Para o sócio proprietário da SM Managed Futures e professor do Insper João Luiz Mascolo, vários vários fatores atestam a desconfiança do mercado. “Bolsa caindo, taxa de juros longa subindo, dólar subindo. São diversos indícios de que isso está acontecendo”, descreve. Para ele, a origem para esse quadro desfavorável está no governo. “A razão para isso é a iminência de não se obedecer o teto de gastos, que é uma âncora importante da economia brasileira”, alerta.

O analista acredita que investidores só retomarão a confiança na economia quando o país implementar políticas consistentes de responsabilidade fiscal. Mas ele considera essa hipótese improvável, levando-se em conta as eleições de 2022. “Temos eleições no ano que vem, então é muito difícil esperar que o Executivo e o Congresso segurem os gastos”, lamenta.

Mas existem opiniões diferentes. Para o economista e pesquisador da Unicamp Felipe Queiroz, a preocupação do mercado financeiro com o teto de gastos é exagerada. “O teto de gastos é balela. Em última instância, querem cortar verbas de tudo que seja necessário como educação e saúde em nome do respeito ao pagamento de juros e do serviço da dívida. E quem são os credores dessa dívida? Os donos dos títulos, que são os grandes bancos”, critica.

Felipe Queiroz chama a atenção para os solavancos da economia brasileira. “Há uma forte correlação entre as manifestações desastrosas do presidente e ministros e a taxa de câmbio. Toda vez que o governo fala uma besteira, age de uma forma proposital contra a lógica, afeta o mercado cambial, muito negativamente. O câmbio está em seu maior patamar histórico desde o Plano Real”, conta. Nesta quarta-feira (20/10), o dólar fechou em queda de 0,59%, cotado a R$ 5,561.

“A taxa de juros sobe e uma parcela maior do orçamento do Estado é direcionado ao capital financeiro só para serviço da dívida, isso não faz um país ser grande”, critica Queiroz.

Taxa de câmbio

O vigor da agropecuária brasileira parece desmentir a péssima avaliação dos investidores quanto à economia brasileira.

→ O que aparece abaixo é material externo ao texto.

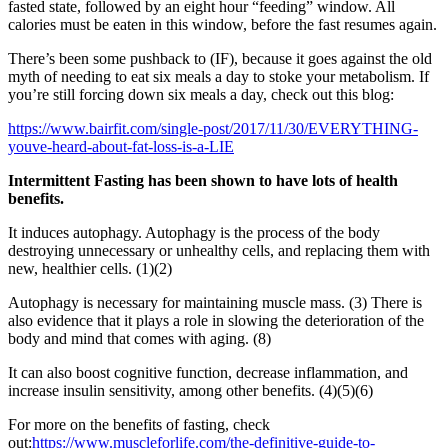
fasted state, followed by an eight hour “feeding” window. All
calories must be eaten in this window, before the fast resumes again.
There’s been some pushback to (IF), because it goes against the old
myth of needing to eat six meals a day to stoke your metabolism. If
you’re still forcing down six meals a day, check out this blog:
https://www.bairfit.com/single-post/2017/11/30/EVERYTHING-
youve-heard-about-fat-loss-is-a-LIE
Intermittent Fasting has been shown to have lots of health
benefits.
It induces autophagy. Autophagy is the process of the body
destroying unnecessary or unhealthy cells, and replacing them with
new, healthier cells. (1)(2)
Autophagy is necessary for maintaining muscle mass. (3) There is
also evidence that it plays a role in slowing the deterioration of the
body and mind that comes with aging. (8)
It can also boost cognitive function, decrease inflammation, and
increase insulin sensitivity, among other benefits. (4)(5)(6)
For more on the benefits of fasting, check
out:
https://www.muscleforlife.com/the-definitive-guide-to-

Nos últimos, anos tem crescido o valor das exportações de commodities que saem direto do campo para as mesas de chineses, árabes e europeus. Ao mesmo tempo, a recuperação dos preços do minério de ferro também ajuda a balança comercial brasileira. Mesmo com esse ingresso de dólares, a taxa de câmbio permanece desfavorável a quem depende de produtos importados ou vinculados ao mercado internacional como os combustíveis.

Para o gestor de investimentos Alexandre Amorim, um dos motivos do dólar permanecer em alta está ligado a questões políticas. “Se eles não entenderem a gravidade do problema fiscal, vai jogar o risco lá em cima, o dólar sobe, impacta na inflação e combustível. Enquanto não caírem na real que a taxa de juros mais baixa impacta todo mundo, o problema vai persistir”, prevê o especialista.